### Texte présenté
|---|

On ne veut rien faire de stratégique pour mousser leur appui à l’économie ni leur offrir des incitatifs ciblés et spécifiques.
Cela n’intéresse ni les élus, ni les médias, ni les élites du sérail. On fonctionne aux chiffres au doigt mouillé et au bla-bla de talk-shows : beaucoup de gestuelle et de PowerPoint, très peu de sérieux et d’actions utiles.
Aucun organisme national ne s’intéresse vraiment à la diaspora tunisienne : ni l’INS, ni Beit El Hekma, ni l’Institut des études stratégiques. Au Maroc, l’ tat a créé un haut-commissariat à l’émigration et publie trois rapports annuels. En Tunisie, on n’en est pas là.
ATUGE, usurpateur qui parle en leur nom
Quelques associations opportunistes occupent l’espace et parlent au nom des expatriés, parents pauvres de la scène politique nationale.L’ATUGE (Association tunisienne des grandes écoles de France) ne compte guère plus de 2 000 membres — dont une partie réside en Tunisie — et tente de monopoliser la représentation des expatriés.
Elle ne représente pas les expatriés : elle est epsilon par rapport au total, une marge d’erreur statistique. Ces membres — souvent ingénieurs — ne représentent même pas 0,1 % de l’ensemble. Et pourtant, elle occupe l’espace.

|---|

### Extraits de données

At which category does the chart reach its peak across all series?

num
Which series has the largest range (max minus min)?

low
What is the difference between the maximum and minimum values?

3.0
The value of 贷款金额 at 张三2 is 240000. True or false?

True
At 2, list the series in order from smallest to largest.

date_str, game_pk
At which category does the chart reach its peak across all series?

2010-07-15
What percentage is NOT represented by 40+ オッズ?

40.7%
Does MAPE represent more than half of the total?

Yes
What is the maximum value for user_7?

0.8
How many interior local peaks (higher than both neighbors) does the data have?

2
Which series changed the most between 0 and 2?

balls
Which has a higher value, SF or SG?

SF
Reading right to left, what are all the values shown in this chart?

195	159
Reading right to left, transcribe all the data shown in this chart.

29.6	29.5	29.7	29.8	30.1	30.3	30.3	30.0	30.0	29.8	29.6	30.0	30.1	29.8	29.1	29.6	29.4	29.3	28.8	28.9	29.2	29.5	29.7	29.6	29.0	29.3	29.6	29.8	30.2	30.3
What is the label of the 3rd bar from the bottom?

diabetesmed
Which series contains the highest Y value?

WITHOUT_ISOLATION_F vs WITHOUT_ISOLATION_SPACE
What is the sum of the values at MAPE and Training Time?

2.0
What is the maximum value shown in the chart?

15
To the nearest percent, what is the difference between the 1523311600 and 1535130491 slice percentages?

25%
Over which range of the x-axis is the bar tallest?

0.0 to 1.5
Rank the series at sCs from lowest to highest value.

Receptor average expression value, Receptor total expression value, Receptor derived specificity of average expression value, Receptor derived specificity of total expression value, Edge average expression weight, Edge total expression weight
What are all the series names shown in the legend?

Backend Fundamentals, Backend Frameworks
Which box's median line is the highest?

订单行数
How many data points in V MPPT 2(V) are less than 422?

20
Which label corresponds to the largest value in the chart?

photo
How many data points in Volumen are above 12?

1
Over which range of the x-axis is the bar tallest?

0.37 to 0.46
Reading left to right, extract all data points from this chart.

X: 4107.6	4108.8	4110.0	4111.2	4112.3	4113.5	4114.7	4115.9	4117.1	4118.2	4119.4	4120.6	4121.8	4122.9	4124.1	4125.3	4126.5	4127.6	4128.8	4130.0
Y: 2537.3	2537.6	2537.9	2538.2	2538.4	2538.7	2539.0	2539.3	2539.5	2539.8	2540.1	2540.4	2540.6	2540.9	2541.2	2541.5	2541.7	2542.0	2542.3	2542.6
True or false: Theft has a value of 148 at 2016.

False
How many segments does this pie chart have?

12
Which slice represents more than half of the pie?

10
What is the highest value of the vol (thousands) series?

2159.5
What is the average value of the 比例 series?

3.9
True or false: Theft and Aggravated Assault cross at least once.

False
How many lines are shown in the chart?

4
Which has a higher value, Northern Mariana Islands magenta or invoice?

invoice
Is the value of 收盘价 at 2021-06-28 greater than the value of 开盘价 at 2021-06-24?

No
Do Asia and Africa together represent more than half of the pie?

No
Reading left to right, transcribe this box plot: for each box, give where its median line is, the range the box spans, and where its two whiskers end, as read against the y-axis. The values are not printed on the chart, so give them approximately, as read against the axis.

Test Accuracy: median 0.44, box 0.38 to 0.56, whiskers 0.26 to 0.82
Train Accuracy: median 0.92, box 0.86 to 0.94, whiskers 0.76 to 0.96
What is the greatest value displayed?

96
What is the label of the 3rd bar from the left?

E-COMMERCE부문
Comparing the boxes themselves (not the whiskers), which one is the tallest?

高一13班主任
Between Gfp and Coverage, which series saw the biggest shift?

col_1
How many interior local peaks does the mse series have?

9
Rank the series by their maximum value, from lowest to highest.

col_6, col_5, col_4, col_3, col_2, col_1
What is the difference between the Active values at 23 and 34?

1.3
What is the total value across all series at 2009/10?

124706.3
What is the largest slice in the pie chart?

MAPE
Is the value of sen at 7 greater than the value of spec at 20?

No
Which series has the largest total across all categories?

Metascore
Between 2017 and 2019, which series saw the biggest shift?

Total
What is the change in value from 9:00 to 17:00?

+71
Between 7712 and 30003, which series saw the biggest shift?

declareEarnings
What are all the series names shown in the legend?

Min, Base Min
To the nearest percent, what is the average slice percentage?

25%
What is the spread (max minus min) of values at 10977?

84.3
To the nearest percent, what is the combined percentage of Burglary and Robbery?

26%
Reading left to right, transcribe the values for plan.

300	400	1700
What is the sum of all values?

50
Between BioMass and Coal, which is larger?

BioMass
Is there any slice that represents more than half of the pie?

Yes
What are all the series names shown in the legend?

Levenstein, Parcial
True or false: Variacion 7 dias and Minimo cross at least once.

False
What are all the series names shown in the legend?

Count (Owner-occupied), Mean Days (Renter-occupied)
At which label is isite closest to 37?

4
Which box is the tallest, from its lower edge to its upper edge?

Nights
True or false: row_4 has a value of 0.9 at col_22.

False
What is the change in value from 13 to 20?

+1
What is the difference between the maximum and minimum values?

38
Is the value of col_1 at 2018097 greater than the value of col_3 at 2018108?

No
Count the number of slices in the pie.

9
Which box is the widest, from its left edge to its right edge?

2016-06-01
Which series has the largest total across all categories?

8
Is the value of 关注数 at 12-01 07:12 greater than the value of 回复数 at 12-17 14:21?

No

|---|

### Consigne
D'après le texte présenté, que signifie le sigle ATUGE ? Vous n'avez pas besoin des items pour répondre.

### Résultat
Association tunisienne des grandes écoles de France.